TASK DETAILS – Reproduce all of the records word for word, omitting the pictures.

Collected data –
Content starts

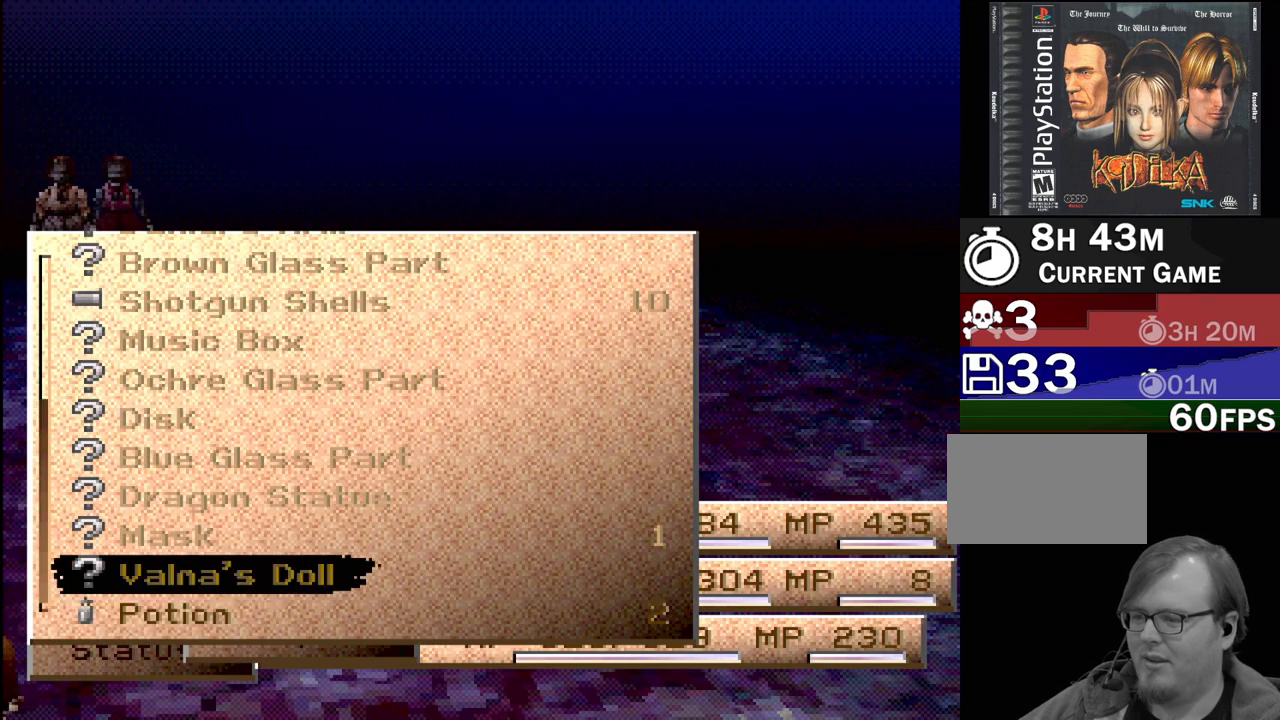
{"buttons": [], "events": [[383, "CROSS", "down"], [483, "CROSS", "up"]]}
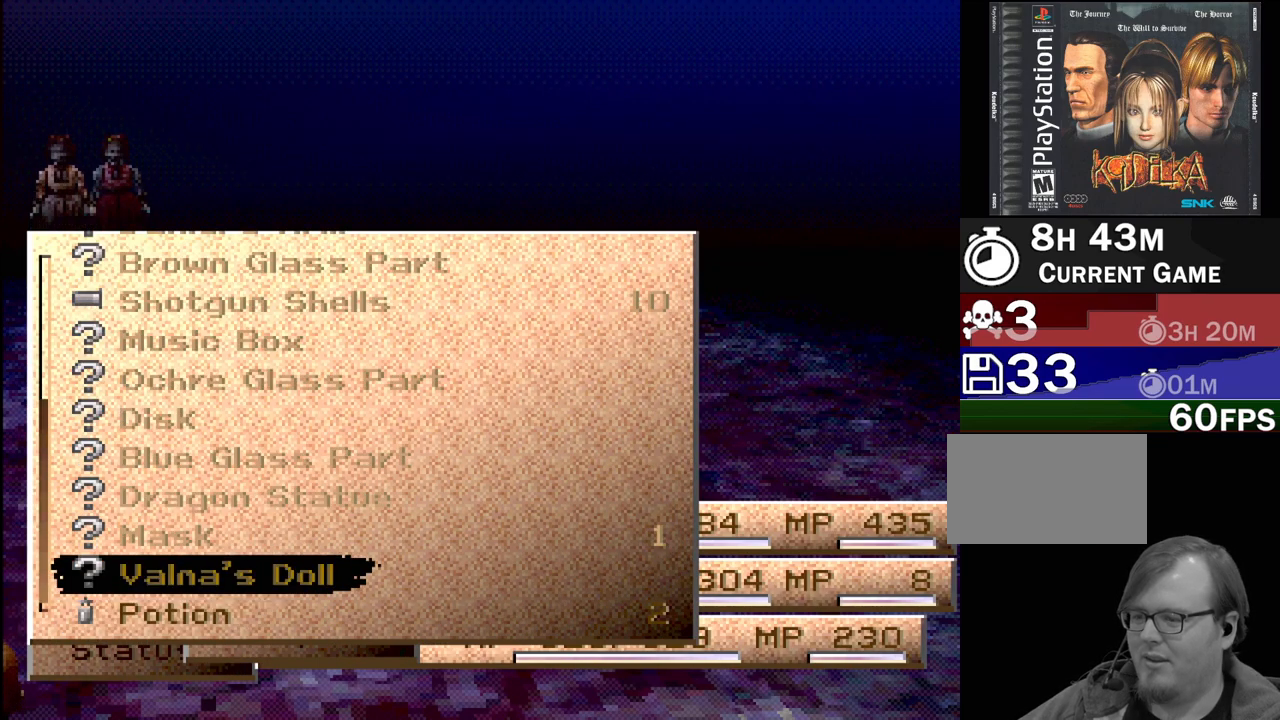
{"buttons": [], "events": [[133, "CROSS", "down"], [183, "CROSS", "up"], [300, "CROSS", "down"], [350, "CROSS", "up"], [450, "CROSS", "down"], [500, "CROSS", "up"]]}
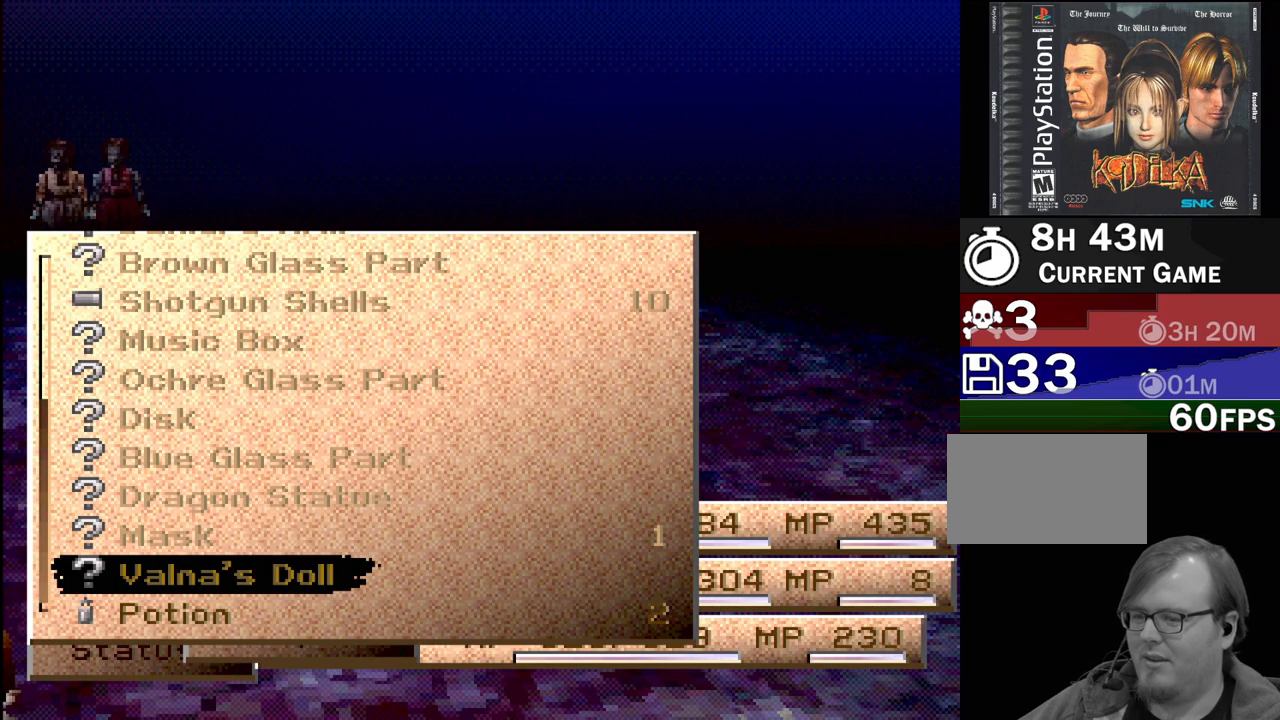
{"buttons": ["CROSS"], "events": [[50, "CROSS", "down"], [100, "CROSS", "up"], [183, "CROSS", "down"], [250, "CROSS", "up"], [350, "CROSS", "down"], [400, "CROSS", "up"], [450, "CROSS", "down"]]}
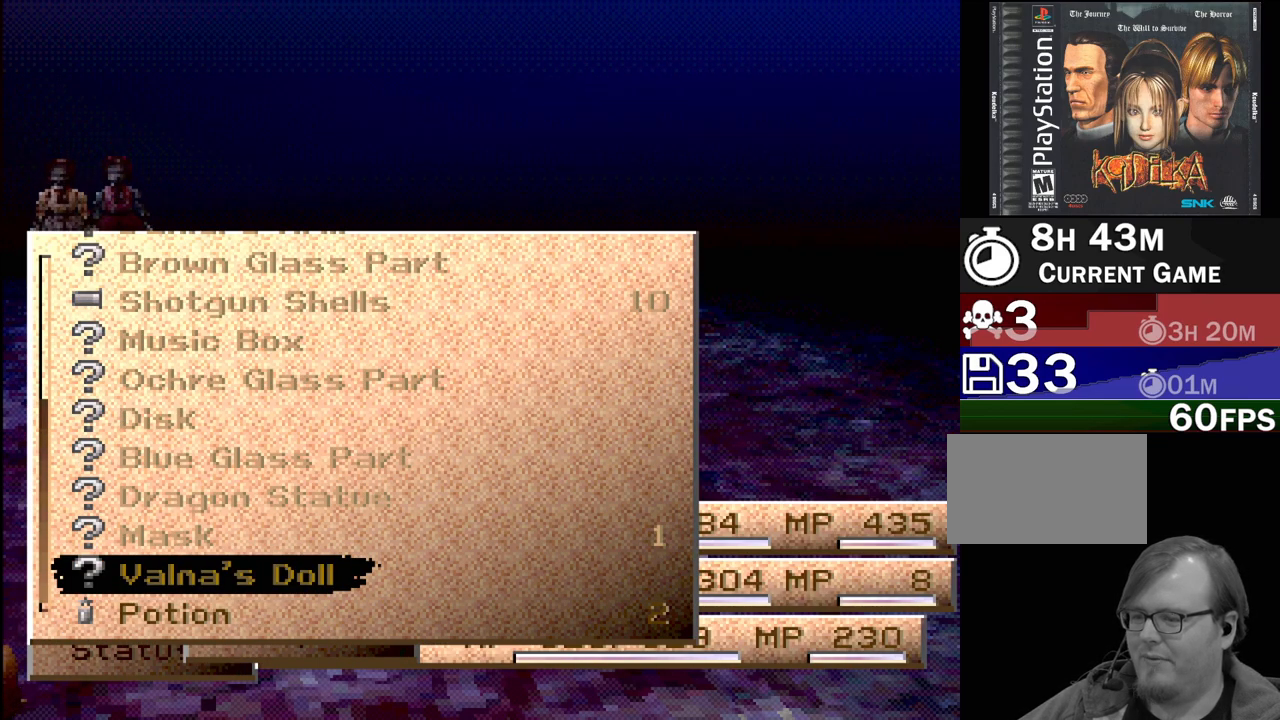
{"buttons": ["DPAD_UP"], "events": [[50, "CROSS", "up"], [100, "CROSS", "down"], [150, "CROSS", "up"], [250, "CROSS", "down"], [300, "CROSS", "up"], [500, "DPAD_UP", "down"]]}
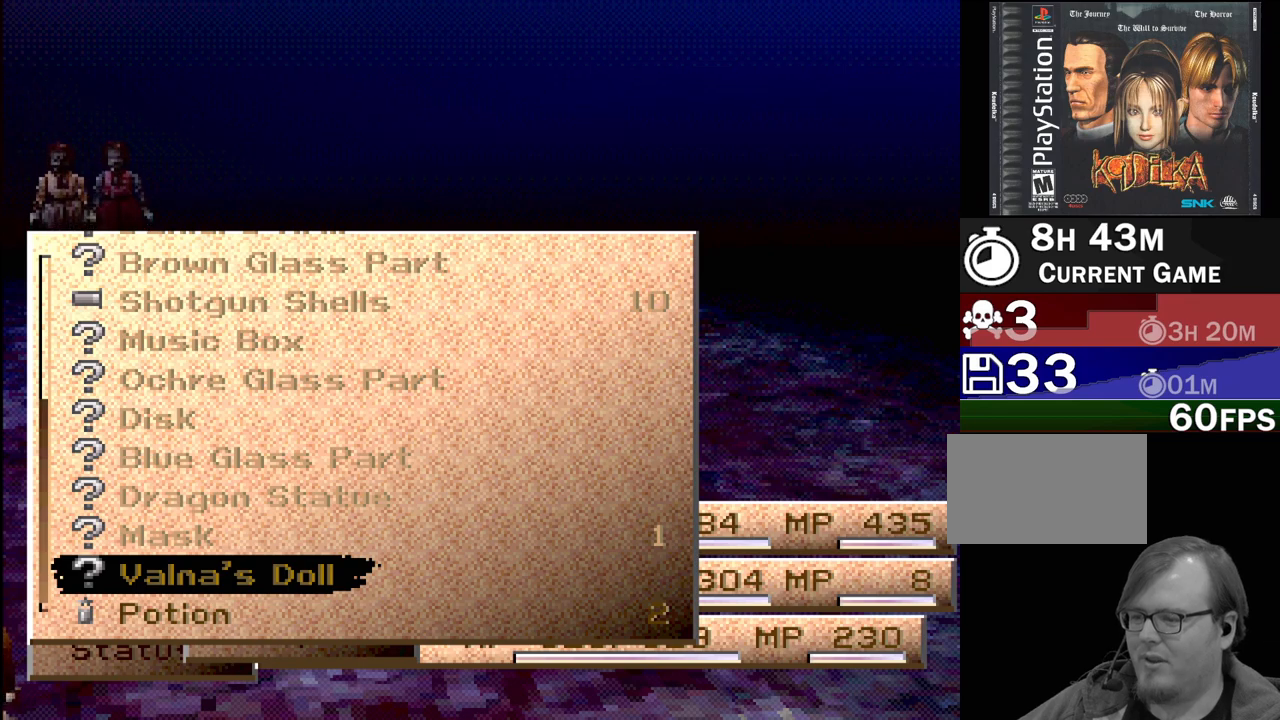
{"buttons": [], "events": [[150, "DPAD_UP", "up"], [400, "CROSS", "down"], [500, "CROSS", "up"]]}
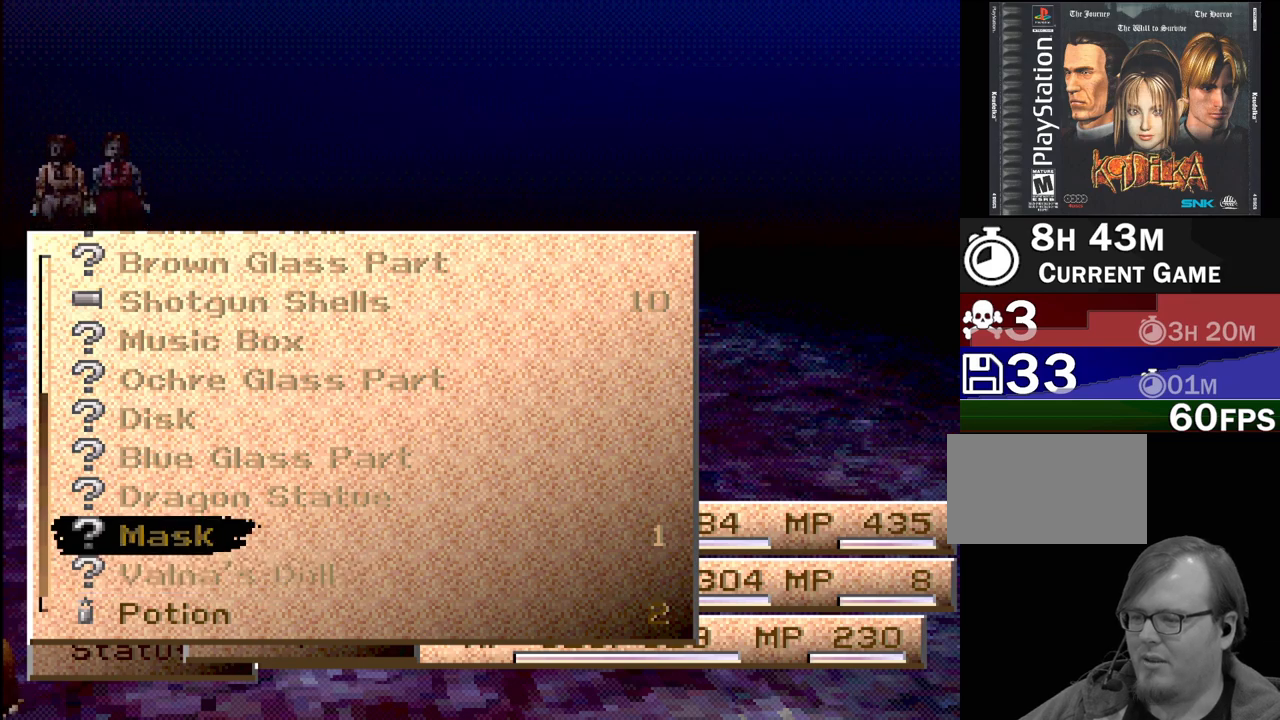
{"buttons": ["CROSS"], "events": [[100, "CROSS", "down"], [150, "CROSS", "up"], [250, "CROSS", "down"], [300, "CROSS", "up"], [350, "CROSS", "down"], [400, "CROSS", "up"], [500, "CROSS", "down"]]}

Content ends

TASK OUTPUT –
{"buttons": [], "events": [[383, "CROSS", "down"], [483, "CROSS", "up"]]}
{"buttons": [], "events": [[133, "CROSS", "down"], [183, "CROSS", "up"], [300, "CROSS", "down"], [350, "CROSS", "up"], [450, "CROSS", "down"], [500, "CROSS", "up"]]}
{"buttons": ["CROSS"], "events": [[50, "CROSS", "down"], [100, "CROSS", "up"], [183, "CROSS", "down"], [250, "CROSS", "up"], [350, "CROSS", "down"], [400, "CROSS", "up"], [450, "CROSS", "down"]]}
{"buttons": ["DPAD_UP"], "events": [[50, "CROSS", "up"], [100, "CROSS", "down"], [150, "CROSS", "up"], [250, "CROSS", "down"], [300, "CROSS", "up"], [500, "DPAD_UP", "down"]]}
{"buttons": [], "events": [[150, "DPAD_UP", "up"], [400, "CROSS", "down"], [500, "CROSS", "up"]]}
{"buttons": ["CROSS"], "events": [[100, "CROSS", "down"], [150, "CROSS", "up"], [250, "CROSS", "down"], [300, "CROSS", "up"], [350, "CROSS", "down"], [400, "CROSS", "up"], [500, "CROSS", "down"]]}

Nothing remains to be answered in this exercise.